• **Aim of the exercise**
Please write out the entries below again, replacing "phylum" with "division" and leaving everything else unchanged. Omit the pictures from your answer.

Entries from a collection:
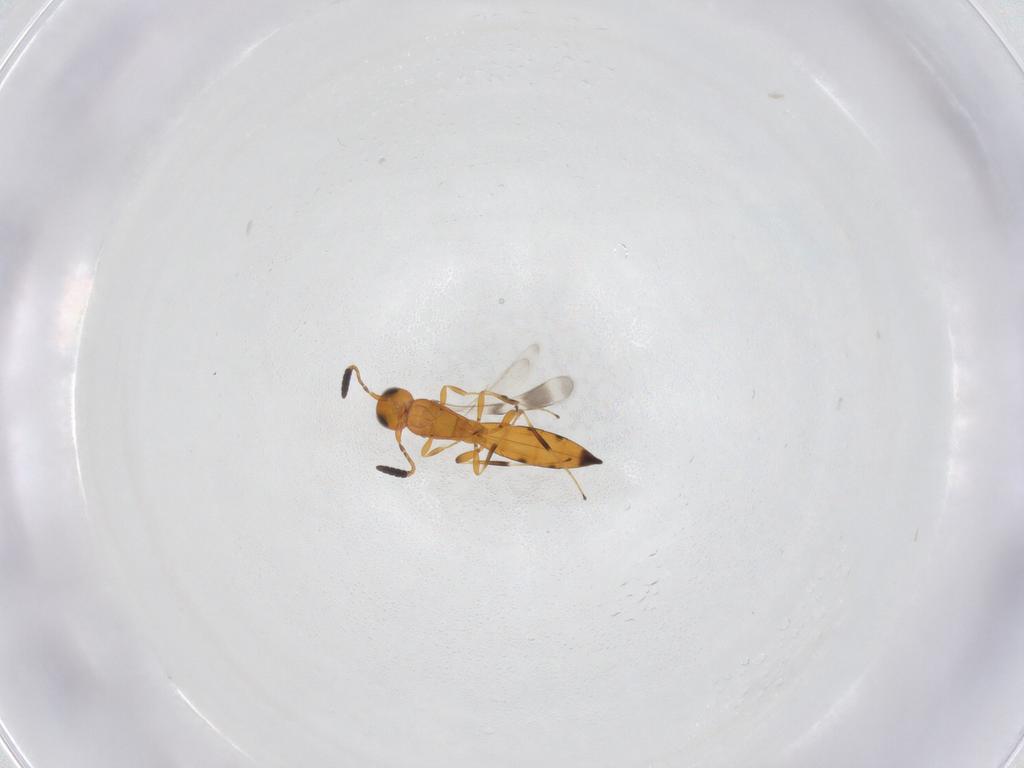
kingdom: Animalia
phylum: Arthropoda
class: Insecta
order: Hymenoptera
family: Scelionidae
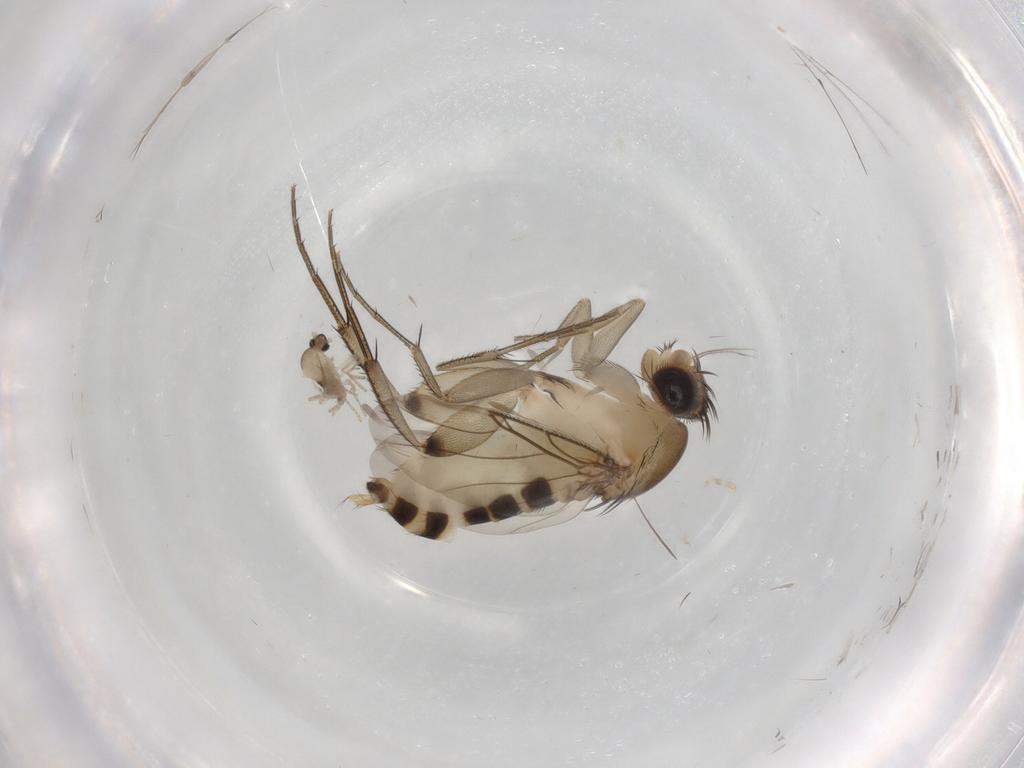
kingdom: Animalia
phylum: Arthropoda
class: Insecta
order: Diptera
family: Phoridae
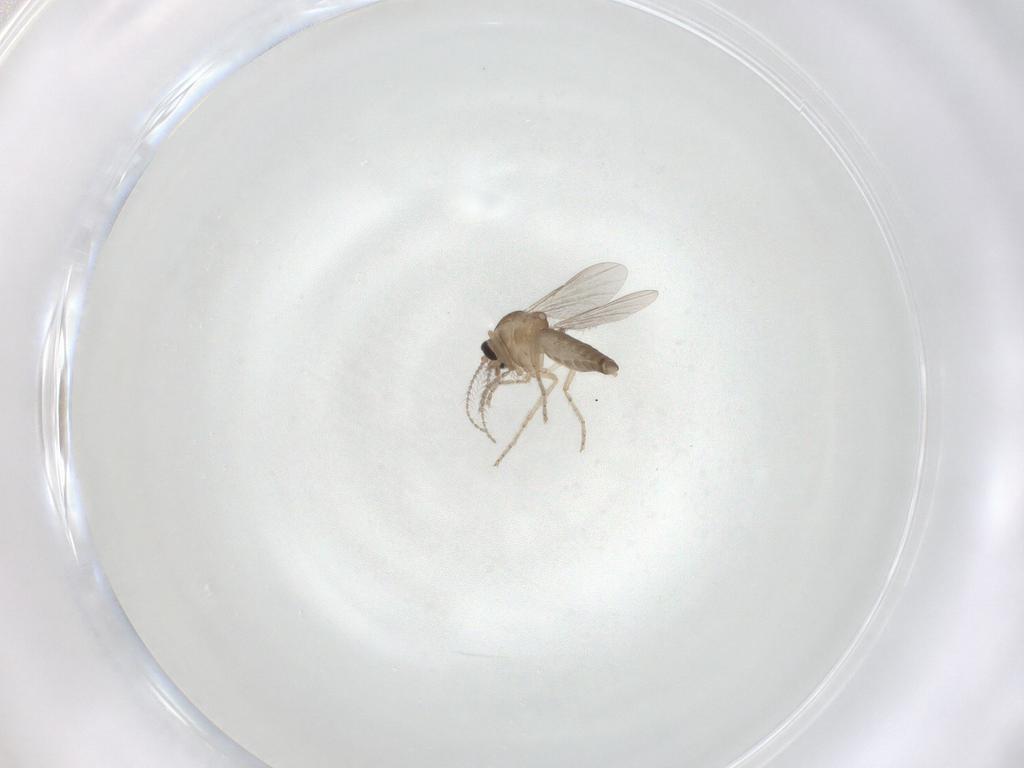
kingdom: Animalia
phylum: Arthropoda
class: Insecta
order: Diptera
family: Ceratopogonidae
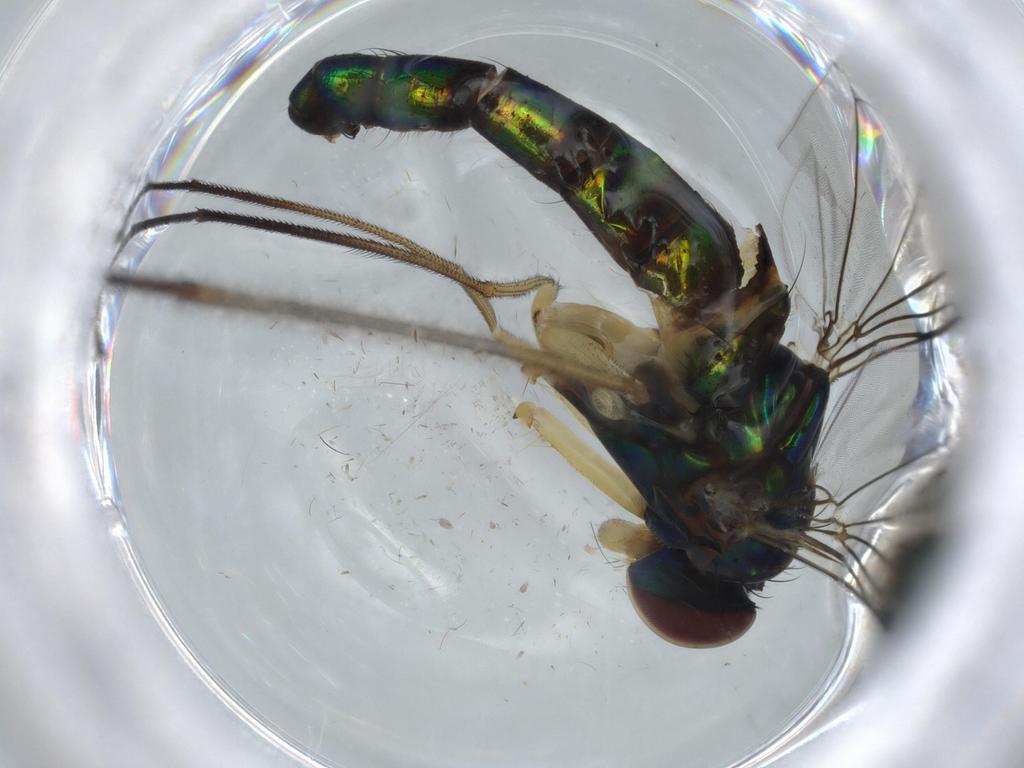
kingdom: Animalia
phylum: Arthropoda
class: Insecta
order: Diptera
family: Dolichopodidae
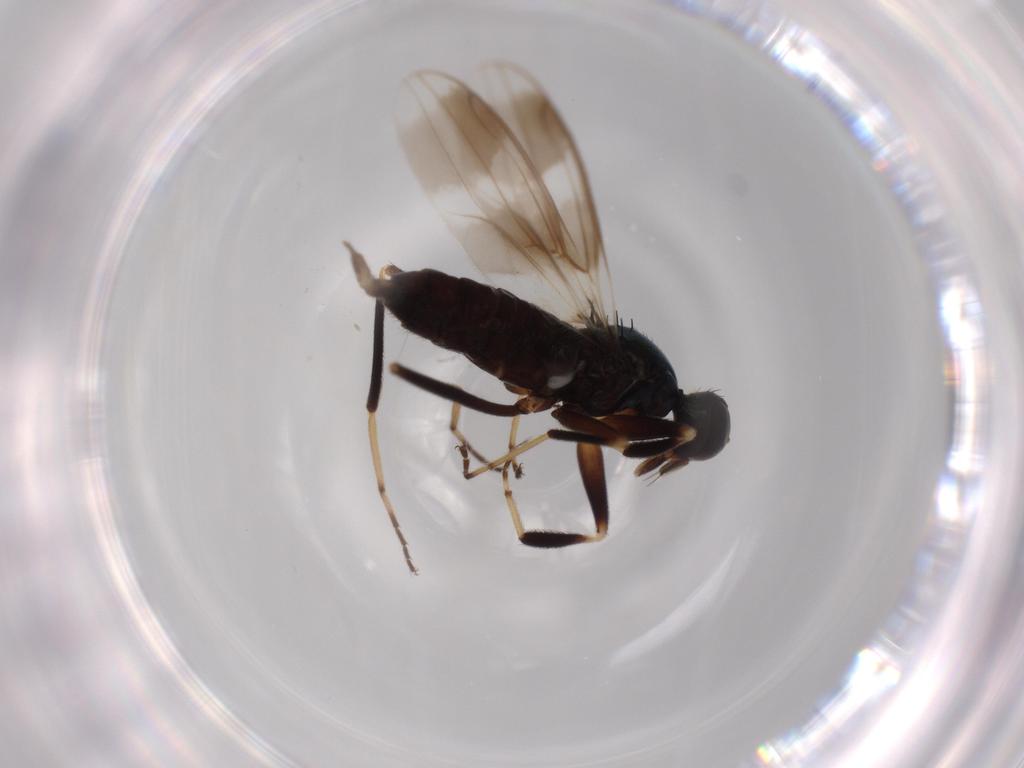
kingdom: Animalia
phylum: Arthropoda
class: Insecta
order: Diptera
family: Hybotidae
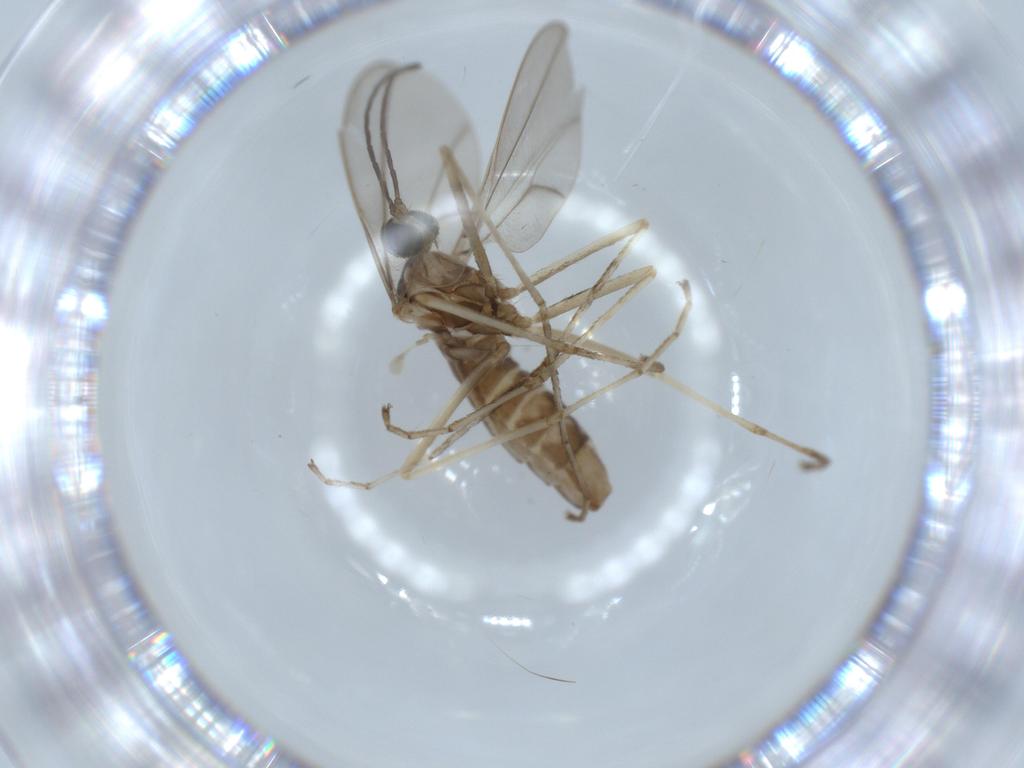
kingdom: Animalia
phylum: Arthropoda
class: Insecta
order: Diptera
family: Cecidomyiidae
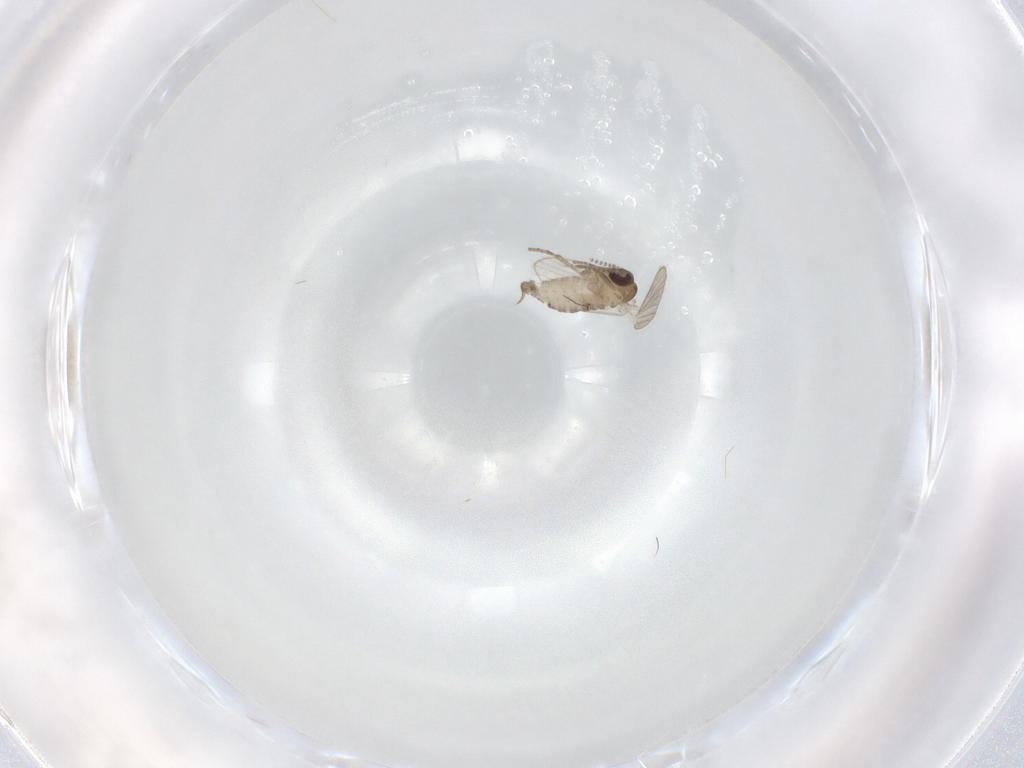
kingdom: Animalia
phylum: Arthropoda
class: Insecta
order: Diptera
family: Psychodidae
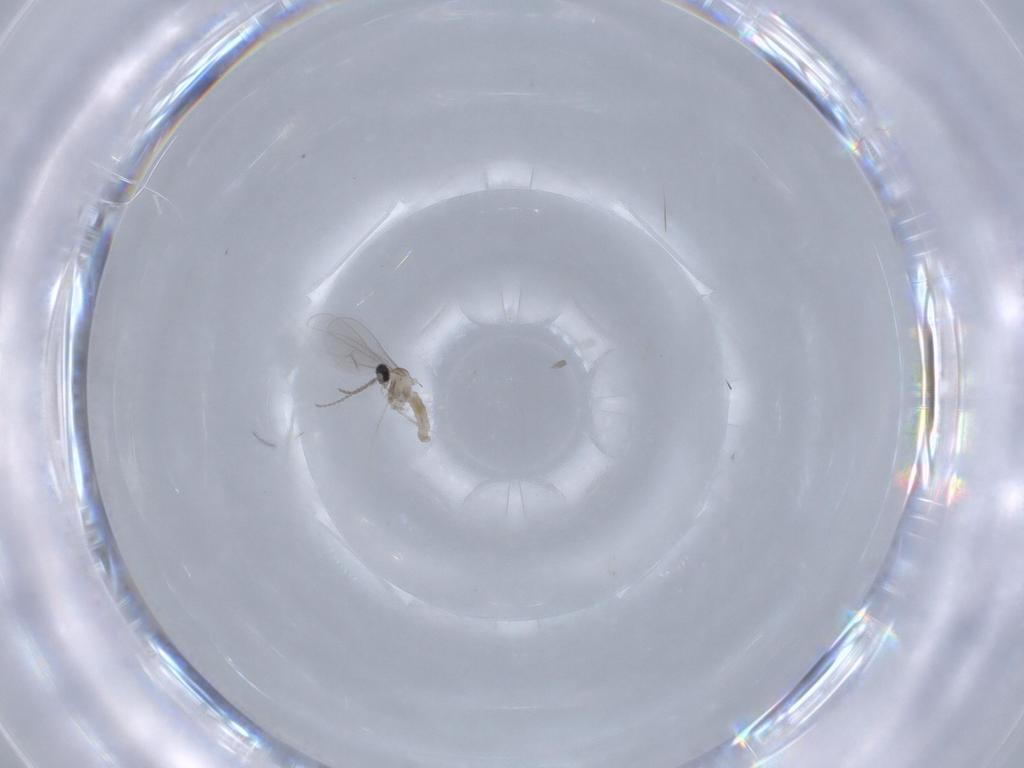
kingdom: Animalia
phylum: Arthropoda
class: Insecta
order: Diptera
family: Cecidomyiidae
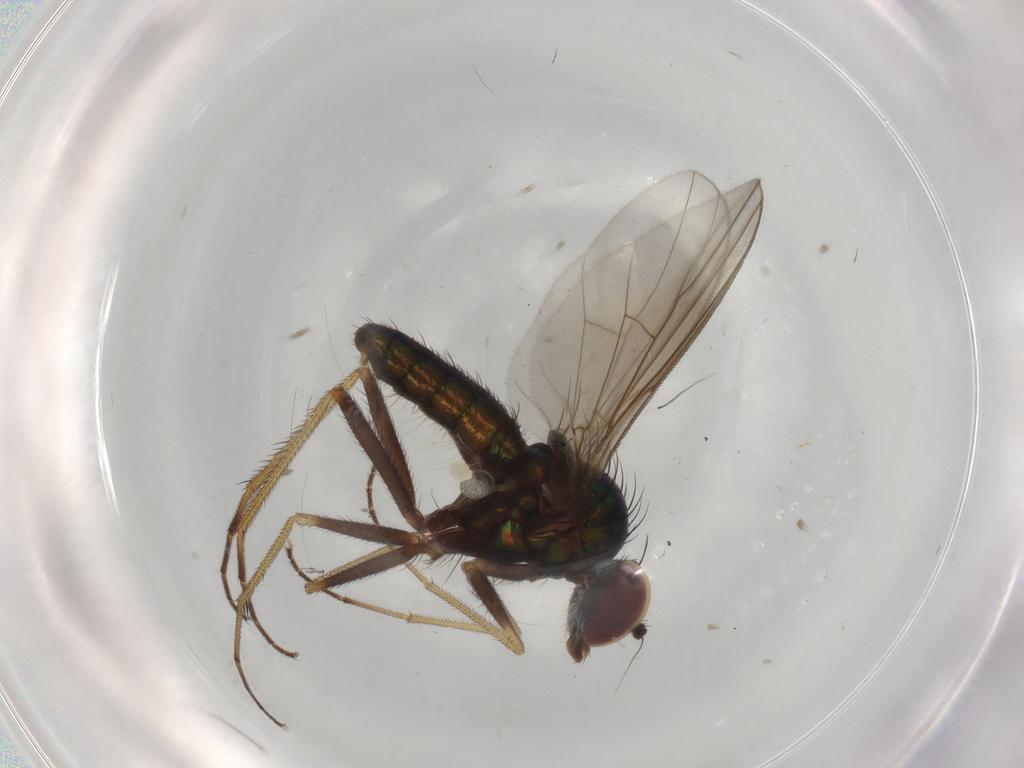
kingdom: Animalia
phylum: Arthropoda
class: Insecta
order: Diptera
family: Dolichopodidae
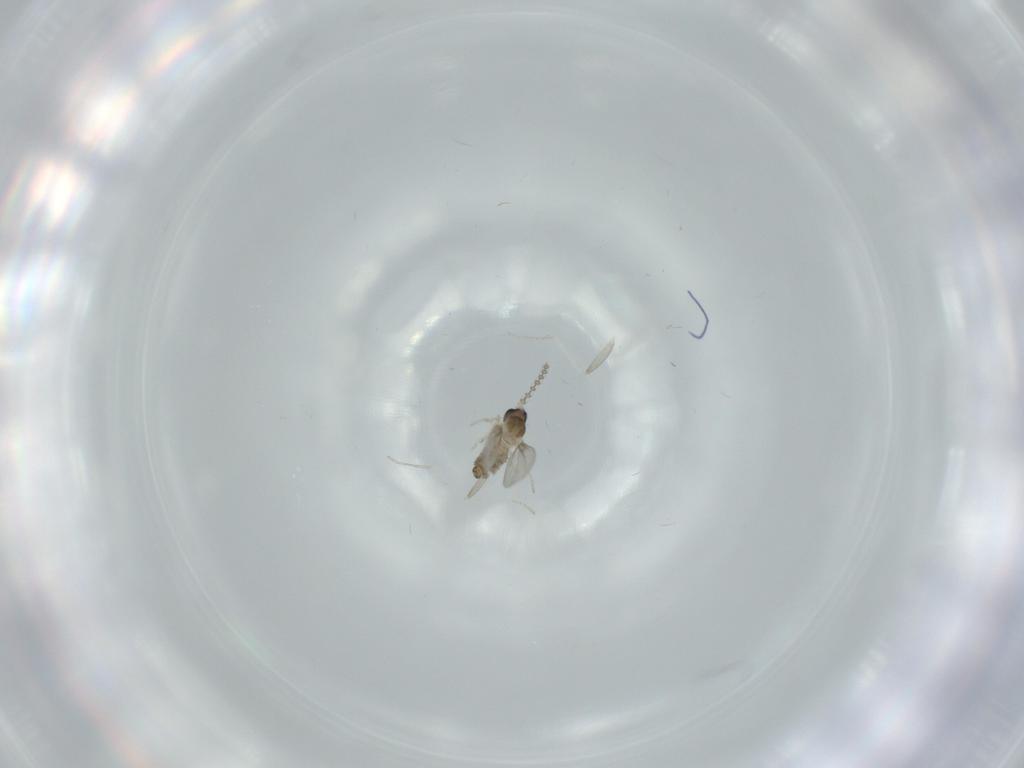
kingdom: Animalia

• **Response**
kingdom: Animalia
division: Arthropoda
class: Insecta
order: Hymenoptera
family: Scelionidae
kingdom: Animalia
division: Arthropoda
class: Insecta
order: Diptera
family: Phoridae
kingdom: Animalia
division: Arthropoda
class: Insecta
order: Diptera
family: Ceratopogonidae
kingdom: Animalia
division: Arthropoda
class: Insecta
order: Diptera
family: Dolichopodidae
kingdom: Animalia
division: Arthropoda
class: Insecta
order: Diptera
family: Hybotidae
kingdom: Animalia
division: Arthropoda
class: Insecta
order: Diptera
family: Cecidomyiidae
kingdom: Animalia
division: Arthropoda
class: Insecta
order: Diptera
family: Psychodidae
kingdom: Animalia
division: Arthropoda
class: Insecta
order: Diptera
family: Cecidomyiidae
kingdom: Animalia
division: Arthropoda
class: Insecta
order: Diptera
family: Dolichopodidae
kingdom: Animalia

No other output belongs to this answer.